▸ **Dataset items**:
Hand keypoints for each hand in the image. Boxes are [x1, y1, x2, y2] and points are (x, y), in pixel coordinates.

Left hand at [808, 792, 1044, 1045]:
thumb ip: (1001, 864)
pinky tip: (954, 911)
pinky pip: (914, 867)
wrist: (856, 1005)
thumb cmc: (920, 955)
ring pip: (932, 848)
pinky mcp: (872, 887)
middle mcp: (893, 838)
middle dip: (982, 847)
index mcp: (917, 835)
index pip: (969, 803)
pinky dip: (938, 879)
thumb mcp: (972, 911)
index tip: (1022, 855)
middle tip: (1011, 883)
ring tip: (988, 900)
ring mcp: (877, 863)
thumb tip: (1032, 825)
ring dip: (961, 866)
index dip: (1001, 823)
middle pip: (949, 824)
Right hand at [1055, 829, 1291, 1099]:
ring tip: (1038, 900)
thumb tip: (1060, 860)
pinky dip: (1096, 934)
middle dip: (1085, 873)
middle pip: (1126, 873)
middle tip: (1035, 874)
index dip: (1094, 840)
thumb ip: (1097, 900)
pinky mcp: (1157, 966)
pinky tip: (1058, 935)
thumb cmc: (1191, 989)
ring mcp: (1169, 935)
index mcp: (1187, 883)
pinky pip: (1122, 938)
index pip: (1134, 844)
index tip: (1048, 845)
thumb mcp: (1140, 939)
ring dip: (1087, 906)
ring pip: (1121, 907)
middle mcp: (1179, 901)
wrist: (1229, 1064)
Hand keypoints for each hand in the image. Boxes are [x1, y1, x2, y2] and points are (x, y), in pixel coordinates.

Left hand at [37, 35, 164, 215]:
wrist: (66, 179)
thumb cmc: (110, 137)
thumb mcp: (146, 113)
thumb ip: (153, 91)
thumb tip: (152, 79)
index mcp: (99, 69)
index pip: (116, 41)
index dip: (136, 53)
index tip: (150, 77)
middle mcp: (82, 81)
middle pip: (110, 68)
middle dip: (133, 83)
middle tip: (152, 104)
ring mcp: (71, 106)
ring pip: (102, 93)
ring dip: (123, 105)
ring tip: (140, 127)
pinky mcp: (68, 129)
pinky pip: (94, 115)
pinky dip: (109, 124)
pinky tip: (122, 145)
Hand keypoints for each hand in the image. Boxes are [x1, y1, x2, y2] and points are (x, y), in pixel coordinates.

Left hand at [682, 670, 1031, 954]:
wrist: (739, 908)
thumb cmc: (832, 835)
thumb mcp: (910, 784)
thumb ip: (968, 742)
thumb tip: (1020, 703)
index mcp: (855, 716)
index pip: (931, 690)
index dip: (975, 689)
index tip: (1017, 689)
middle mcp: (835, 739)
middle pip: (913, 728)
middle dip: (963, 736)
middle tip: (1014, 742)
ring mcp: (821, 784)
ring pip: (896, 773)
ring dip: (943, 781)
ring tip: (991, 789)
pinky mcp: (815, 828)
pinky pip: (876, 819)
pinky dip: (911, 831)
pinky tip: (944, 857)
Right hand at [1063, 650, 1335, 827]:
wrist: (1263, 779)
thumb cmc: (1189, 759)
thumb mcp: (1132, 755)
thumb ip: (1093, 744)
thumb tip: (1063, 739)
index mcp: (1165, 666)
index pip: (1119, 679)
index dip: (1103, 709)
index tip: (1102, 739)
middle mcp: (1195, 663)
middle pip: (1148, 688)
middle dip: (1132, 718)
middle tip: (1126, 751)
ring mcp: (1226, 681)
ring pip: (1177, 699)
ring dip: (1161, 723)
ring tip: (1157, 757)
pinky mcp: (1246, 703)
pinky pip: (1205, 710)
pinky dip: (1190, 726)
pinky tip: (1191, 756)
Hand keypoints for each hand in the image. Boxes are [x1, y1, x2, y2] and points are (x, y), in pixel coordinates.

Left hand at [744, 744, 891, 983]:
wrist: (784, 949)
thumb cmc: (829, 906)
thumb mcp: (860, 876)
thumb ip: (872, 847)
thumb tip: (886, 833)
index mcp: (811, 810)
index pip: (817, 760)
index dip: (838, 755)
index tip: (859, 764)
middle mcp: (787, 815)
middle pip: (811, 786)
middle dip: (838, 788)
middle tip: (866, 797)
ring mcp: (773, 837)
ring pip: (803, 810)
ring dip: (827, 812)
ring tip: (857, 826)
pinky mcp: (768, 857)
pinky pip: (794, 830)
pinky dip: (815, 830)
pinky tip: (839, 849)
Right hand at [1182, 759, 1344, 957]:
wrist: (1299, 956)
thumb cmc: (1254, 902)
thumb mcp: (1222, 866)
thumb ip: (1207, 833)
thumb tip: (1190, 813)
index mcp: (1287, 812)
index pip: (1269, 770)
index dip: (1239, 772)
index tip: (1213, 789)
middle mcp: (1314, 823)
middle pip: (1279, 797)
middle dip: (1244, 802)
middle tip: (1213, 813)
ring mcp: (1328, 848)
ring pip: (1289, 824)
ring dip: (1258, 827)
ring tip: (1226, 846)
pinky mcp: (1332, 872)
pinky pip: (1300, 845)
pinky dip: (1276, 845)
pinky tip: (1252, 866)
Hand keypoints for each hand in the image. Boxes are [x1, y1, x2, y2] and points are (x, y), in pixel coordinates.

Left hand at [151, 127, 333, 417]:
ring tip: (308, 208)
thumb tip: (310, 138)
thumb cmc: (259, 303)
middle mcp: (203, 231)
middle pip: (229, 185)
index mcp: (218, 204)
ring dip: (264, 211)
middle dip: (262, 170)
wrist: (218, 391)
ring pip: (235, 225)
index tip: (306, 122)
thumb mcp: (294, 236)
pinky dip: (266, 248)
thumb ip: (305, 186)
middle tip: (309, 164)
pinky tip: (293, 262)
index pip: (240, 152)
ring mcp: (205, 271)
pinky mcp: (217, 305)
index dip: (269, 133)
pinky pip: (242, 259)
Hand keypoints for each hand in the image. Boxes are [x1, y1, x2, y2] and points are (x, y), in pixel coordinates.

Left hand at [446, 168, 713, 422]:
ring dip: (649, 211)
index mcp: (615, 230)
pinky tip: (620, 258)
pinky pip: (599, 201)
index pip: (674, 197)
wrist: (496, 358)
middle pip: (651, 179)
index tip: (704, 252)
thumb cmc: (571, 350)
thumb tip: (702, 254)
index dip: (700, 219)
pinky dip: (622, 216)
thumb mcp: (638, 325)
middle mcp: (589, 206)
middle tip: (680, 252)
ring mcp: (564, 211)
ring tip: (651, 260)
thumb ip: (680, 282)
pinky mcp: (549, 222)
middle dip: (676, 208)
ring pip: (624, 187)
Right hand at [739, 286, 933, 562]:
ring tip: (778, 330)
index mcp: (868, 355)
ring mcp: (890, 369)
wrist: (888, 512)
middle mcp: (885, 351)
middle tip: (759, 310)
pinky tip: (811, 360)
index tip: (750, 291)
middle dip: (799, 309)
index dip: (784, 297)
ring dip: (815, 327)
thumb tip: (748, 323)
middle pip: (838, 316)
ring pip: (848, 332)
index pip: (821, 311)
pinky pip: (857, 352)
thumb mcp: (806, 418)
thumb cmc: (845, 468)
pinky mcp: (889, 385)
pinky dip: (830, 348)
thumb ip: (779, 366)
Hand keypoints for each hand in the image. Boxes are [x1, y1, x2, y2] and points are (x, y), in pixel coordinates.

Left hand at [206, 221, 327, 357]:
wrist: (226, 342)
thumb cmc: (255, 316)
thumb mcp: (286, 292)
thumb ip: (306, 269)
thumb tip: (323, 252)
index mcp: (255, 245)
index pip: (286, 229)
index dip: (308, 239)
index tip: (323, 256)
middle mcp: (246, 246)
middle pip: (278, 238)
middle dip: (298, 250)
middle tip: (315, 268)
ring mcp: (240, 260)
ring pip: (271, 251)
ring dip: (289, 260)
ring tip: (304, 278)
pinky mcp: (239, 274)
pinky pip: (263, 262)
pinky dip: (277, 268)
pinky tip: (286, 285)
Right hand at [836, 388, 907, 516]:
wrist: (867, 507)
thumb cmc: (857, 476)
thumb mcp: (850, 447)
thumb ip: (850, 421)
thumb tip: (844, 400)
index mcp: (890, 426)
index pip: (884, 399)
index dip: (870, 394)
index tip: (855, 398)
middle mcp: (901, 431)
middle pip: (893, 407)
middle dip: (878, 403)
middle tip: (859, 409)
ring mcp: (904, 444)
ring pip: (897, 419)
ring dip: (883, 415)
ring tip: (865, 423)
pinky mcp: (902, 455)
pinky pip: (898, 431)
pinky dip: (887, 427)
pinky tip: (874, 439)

▸ **Action item**:
Please give an exact copy of the lines above, beginning with the line containing "ring dip: (943, 781)" and running through the line containing "thumb ip: (872, 847)", and of no other lines.

▸ **Task solution**:
ring dip: (943, 781)
ring tip: (991, 789)
pinky mcp: (815, 828)
pinky pip: (876, 819)
pinky dip: (911, 831)
pinky tip: (944, 857)
Right hand at [1063, 650, 1335, 827]:
wrist: (1263, 779)
thumb cmc: (1189, 759)
thumb mcp: (1132, 755)
thumb ip: (1093, 744)
thumb tip: (1063, 739)
index mcp: (1165, 666)
index pip: (1119, 679)
index dip: (1103, 709)
index tip: (1102, 739)
middle mcp: (1195, 663)
middle pip: (1148, 688)
middle dip: (1132, 718)
middle tip: (1126, 751)
ring mcp: (1226, 681)
ring pip: (1177, 699)
ring dip: (1161, 723)
ring tip: (1157, 757)
pinky mcp: (1246, 703)
pinky pip: (1205, 710)
pinky dip: (1190, 726)
pinky tip: (1191, 756)
Hand keypoints for each hand in the image. Boxes are [x1, y1, x2, y2] and points are (x, y), in pixel coordinates.

Left hand at [744, 744, 891, 983]:
wrist: (784, 949)
thumb cmc: (829, 906)
thumb mcp: (860, 876)
thumb ip: (872, 847)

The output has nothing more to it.